Extract the data exactly, missing nothing.

------

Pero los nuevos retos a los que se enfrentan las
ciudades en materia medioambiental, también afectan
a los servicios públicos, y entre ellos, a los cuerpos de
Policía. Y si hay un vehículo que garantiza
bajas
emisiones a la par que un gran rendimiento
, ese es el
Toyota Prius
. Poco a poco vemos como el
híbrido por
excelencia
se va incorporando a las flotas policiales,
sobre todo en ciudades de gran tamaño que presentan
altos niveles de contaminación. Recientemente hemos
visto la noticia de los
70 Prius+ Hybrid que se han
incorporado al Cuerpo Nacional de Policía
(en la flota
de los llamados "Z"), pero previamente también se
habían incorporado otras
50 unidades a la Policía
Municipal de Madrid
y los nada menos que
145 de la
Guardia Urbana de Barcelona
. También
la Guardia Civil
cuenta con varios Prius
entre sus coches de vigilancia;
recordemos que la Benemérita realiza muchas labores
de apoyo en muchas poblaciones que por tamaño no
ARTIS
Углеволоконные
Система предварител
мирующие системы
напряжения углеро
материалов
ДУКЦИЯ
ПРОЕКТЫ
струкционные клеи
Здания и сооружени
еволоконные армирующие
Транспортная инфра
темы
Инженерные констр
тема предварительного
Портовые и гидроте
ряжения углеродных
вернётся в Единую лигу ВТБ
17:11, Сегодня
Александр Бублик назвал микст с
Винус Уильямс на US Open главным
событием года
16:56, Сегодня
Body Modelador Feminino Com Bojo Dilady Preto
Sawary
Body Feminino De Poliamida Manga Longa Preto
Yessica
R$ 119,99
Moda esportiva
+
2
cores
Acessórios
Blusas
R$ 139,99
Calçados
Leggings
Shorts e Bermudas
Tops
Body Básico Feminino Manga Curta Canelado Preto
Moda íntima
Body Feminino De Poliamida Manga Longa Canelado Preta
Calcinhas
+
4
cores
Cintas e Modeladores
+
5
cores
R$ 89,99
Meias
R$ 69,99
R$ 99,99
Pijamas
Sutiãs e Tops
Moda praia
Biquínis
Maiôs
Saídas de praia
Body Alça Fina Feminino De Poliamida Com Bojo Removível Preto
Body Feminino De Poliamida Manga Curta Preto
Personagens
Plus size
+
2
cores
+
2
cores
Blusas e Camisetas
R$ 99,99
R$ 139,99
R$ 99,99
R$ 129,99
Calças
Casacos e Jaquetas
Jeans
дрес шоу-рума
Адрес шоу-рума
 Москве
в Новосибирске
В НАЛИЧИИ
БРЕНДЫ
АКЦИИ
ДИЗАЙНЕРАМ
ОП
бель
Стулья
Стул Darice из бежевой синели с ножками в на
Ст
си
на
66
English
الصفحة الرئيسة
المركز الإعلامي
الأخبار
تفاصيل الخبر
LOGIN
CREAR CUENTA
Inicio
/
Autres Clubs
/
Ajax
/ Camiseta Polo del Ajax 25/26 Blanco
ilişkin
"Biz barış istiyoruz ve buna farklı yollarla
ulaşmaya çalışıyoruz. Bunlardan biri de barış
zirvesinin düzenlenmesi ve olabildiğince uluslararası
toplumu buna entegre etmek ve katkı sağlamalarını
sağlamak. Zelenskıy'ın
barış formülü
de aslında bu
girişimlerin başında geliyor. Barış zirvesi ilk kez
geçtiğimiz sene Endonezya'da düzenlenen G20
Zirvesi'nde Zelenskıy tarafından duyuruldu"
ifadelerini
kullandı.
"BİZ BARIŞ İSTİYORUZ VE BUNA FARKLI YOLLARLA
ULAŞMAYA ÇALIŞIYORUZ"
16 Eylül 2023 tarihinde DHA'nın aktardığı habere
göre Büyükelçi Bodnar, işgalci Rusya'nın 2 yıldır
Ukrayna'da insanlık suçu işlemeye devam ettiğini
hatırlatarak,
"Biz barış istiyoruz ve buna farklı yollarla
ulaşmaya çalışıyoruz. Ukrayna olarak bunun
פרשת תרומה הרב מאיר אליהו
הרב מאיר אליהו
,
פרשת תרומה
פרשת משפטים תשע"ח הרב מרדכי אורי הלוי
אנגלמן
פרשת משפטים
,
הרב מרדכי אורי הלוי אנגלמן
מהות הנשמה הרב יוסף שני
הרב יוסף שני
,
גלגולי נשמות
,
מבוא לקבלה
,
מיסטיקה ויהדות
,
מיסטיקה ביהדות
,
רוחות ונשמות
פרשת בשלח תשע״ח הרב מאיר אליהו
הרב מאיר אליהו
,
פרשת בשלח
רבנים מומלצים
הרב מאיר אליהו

------

Exercise response:
Pero los nuevos retos a los que se enfrentan las
ciudades en materia medioambiental, también afectan
a los servicios públicos, y entre ellos, a los cuerpos de
Policía. Y si hay un vehículo que garantiza
bajas
emisiones a la par que un gran rendimiento
, ese es el
Toyota Prius
. Poco a poco vemos como el
híbrido por
excelencia
se va incorporando a las flotas policiales,
sobre todo en ciudades de gran tamaño que presentan
altos niveles de contaminación. Recientemente hemos
visto la noticia de los
70 Prius+ Hybrid que se han
incorporado al Cuerpo Nacional de Policía
(en la flota
de los llamados "Z"), pero previamente también se
habían incorporado otras
50 unidades a la Policía
Municipal de Madrid
y los nada menos que
145 de la
Guardia Urbana de Barcelona
. También
la Guardia Civil
cuenta con varios Prius
entre sus coches de vigilancia;
recordemos que la Benemérita realiza muchas labores
de apoyo en muchas poblaciones que por tamaño no
ARTIS
Углеволоконные
Система предварител
мирующие системы
напряжения углеро
материалов
ДУКЦИЯ
ПРОЕКТЫ
струкционные клеи
Здания и сооружени
еволоконные армирующие
Транспортная инфра
темы
Инженерные констр
тема предварительного
Портовые и гидроте
ряжения углеродных
вернётся в Единую лигу ВТБ
17:11, Сегодня
Александр Бублик назвал микст с
Винус Уильямс на US Open главным
событием года
16:56, Сегодня
Body Modelador Feminino Com Bojo Dilady Preto
Sawary
Body Feminino De Poliamida Manga Longa Preto
Yessica
R$ 119,99
Moda esportiva
+
2
cores
Acessórios
Blusas
R$ 139,99
Calçados
Leggings
Shorts e Bermudas
Tops
Body Básico Feminino Manga Curta Canelado Preto
Moda íntima
Body Feminino De Poliamida Manga Longa Canelado Preta
Calcinhas
+
4
cores
Cintas e Modeladores
+
5
cores
R$ 89,99
Meias
R$ 69,99
R$ 99,99
Pijamas
Sutiãs e Tops
Moda praia
Biquínis
Maiôs
Saídas de praia
Body Alça Fina Feminino De Poliamida Com Bojo Removível Preto
Body Feminino De Poliamida Manga Curta Preto
Personagens
Plus size
+
2
cores
+
2
cores
Blusas e Camisetas
R$ 99,99
R$ 139,99
R$ 99,99
R$ 129,99
Calças
Casacos e Jaquetas
Jeans
дрес шоу-рума
Адрес шоу-рума
 Москве
в Новосибирске
В НАЛИЧИИ
БРЕНДЫ
АКЦИИ
ДИЗАЙНЕРАМ
ОП
бель
Стулья
Стул Darice из бежевой синели с ножками в на
Ст
си
на
66
English
الصفحة الرئيسة
المركز الإعلامي
الأخبار
تفاصيل الخبر
LOGIN
CREAR CUENTA
Inicio
/
Autres Clubs
/
Ajax
/ Camiseta Polo del Ajax 25/26 Blanco
ilişkin
"Biz barış istiyoruz ve buna farklı yollarla
ulaşmaya çalışıyoruz. Bunlardan biri de barış
zirvesinin düzenlenmesi ve olabildiğince uluslararası
toplumu buna entegre etmek ve katkı sağlamalarını
sağlamak. Zelenskıy'ın
barış formülü
de aslında bu
girişimlerin başında geliyor. Barış zirvesi ilk kez
geçtiğimiz sene Endonezya'da düzenlenen G20
Zirvesi'nde Zelenskıy tarafından duyuruldu"
ifadelerini
kullandı.
"BİZ BARIŞ İSTİYORUZ VE BUNA FARKLI YOLLARLA
ULAŞMAYA ÇALIŞIYORUZ"
16 Eylül 2023 tarihinde DHA'nın aktardığı habere
göre Büyükelçi Bodnar, işgalci Rusya'nın 2 yıldır
Ukrayna'da insanlık suçu işlemeye devam ettiğini
hatırlatarak,
"Biz barış istiyoruz ve buna farklı yollarla
ulaşmaya çalışıyoruz. Ukrayna olarak bunun
פרשת תרומה הרב מאיר אליהו
הרב מאיר אליהו
,
פרשת תרומה
פרשת משפטים תשע"ח הרב מרדכי אורי הלוי
אנגלמן
פרשת משפטים
,
הרב מרדכי אורי הלוי אנגלמן
מהות הנשמה הרב יוסף שני
הרב יוסף שני
,
גלגולי נשמות
,
מבוא לקבלה
,
מיסטיקה ויהדות
,
מיסטיקה ביהדות
,
רוחות ונשמות
פרשת בשלח תשע״ח הרב מאיר אליהו
הרב מאיר אליהו
,
פרשת בשלח
רבנים מומלצים
הרב מאיר אליהו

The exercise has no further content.